Using ID fields for anything other than simple unique numbering is going to be problematic. Having a requirement for "no gaps" is simply inconsistent with the requirement to be able to delete. Perhaps you could mark records as deleted rather than delete them. Then there are truly no gaps. Say you are producing numbered invoices: you would have a zero value cancelled invoice with that number rather than delete it.
There is a way to manually insert the id even in an autoinc table. All you would have to do is identify the missing id.
However, don't do this. It can be very dangerous if your database is relational. It is possible that the deleted id was used elsewhere. When removed, it would not present much of an issue, perhaps it would orphan a record. If replaced, it would present a huge issue because the wrong relation would be present.
Consider that I have a table of cars and a table of people
car
carid
ownerid
name
person
personid
name
And that there is some simple data
car
1 1 Van
2 1 Truck
3 2 Car
4 3 Ferrari
5 4 Pinto
person
1 Mike
2 Joe
3 John
4 Steve
and now I delete person John.
person
1 Mike
2 Joe
4 Steve
If I added a new person, Jim, into the table, and he got an id which filled the gap, then he would end up getting id 3
1 Mike
2 Joe
3 Jim
4 Steve
and by relation, would be the owner of the Ferrari.
I generally agree with the wise people on this page (and duplicate questions) advising against reusing auto-incremented id's. It is good advice, but I don't think it's up to us to decide the rights or wrongs of asking the question, let's assume the developer knows what they want to do and why.
The answer is, as mentioned by Travis J, you can reuse an auto-increment id by including the id column in an insert statement and assigning the specific value you want.
Here is a point to put a spanner in the works: MySQL itself (at least 5.6 InnoDB) will reuse an auto-increment ID in the following circumstance:
delete any number rows with the highest auto-increment id
Stop and start MySQL
insert a new row
The inserted row will have an id calculated as max(id)+1, it does not continue from the id that was deleted.
As djna said in her/his answer, it's not a good practice to alter database tables in such a way, also there is no need to that if you have been choosing the right scheme and data types. By the way according to part od your question:
I have a table with an auto_increment field and sometimes rows get deleted so auto_increment leaves gaps. Is there any way to avoid this?

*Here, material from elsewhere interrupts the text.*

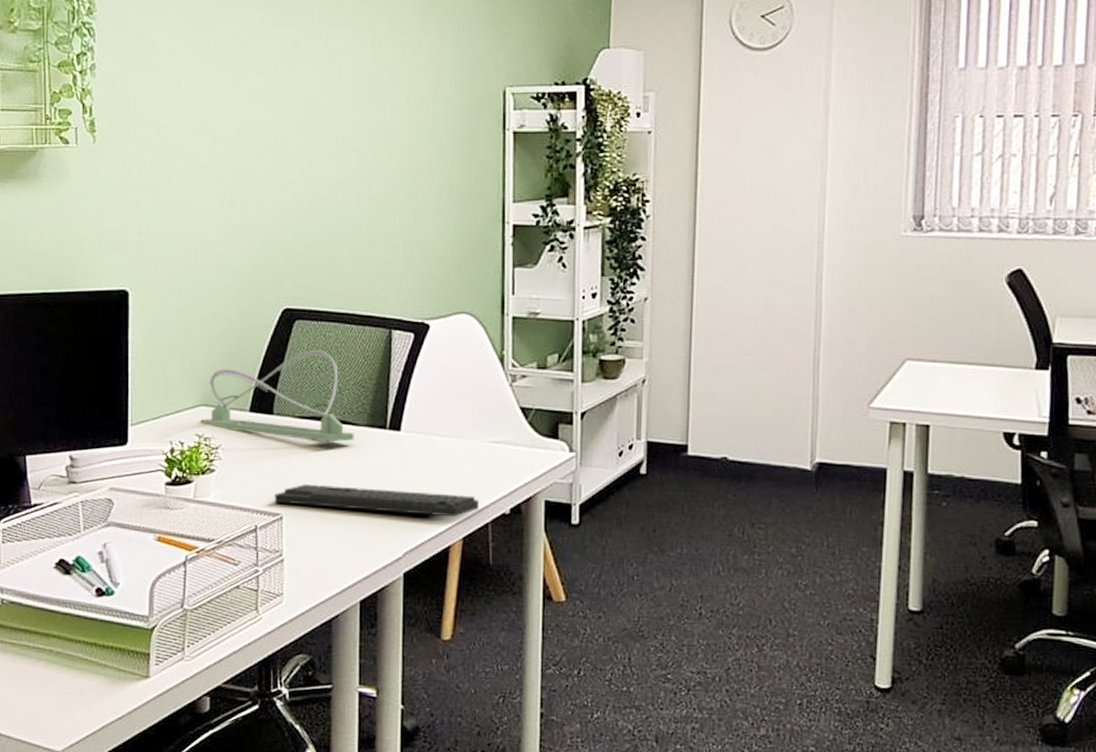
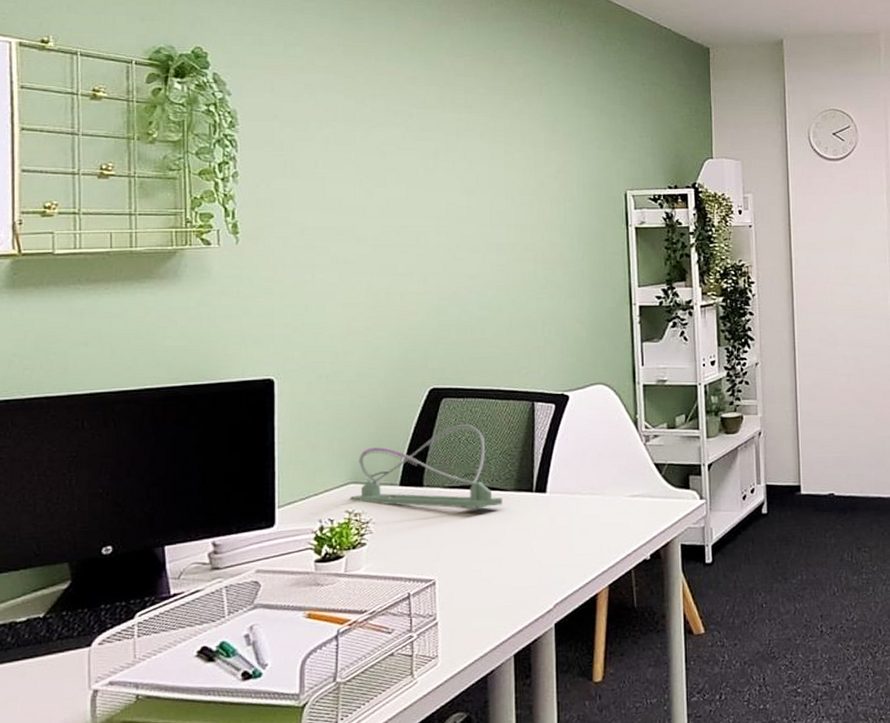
keyboard: present [274,483,479,517] -> none [426,546,622,570]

If your table has too many gaps in its auto-increment column, probably as a result of so many test INSERT queries
And if you want to prevent overwhelming id values by removing the gaps
And also if the id column is just a counter and has no relation to any other column in your database
, this may be the thing you ( or any other person looking for such a thing ) are looking for:
SOLUTION
remove the original id column
add it again using auto_increment on
But if you just want to reset the auto_increment to the first available value:
ALTER TABLE `table_name` AUTO_INCREMENT=1
not sure if this will help, but in sql server you can reseed the identity fields. It seems there's an ALTER TABLE statement in mySql to acheive this. Eg to set the id to continue at 59446.
ALTER TABLE table_name AUTO_INCREMENT = 59446;
I'm thinking you should be able to combine a query to get the largest value of auto_increment field, and then use the alter table to update as needed.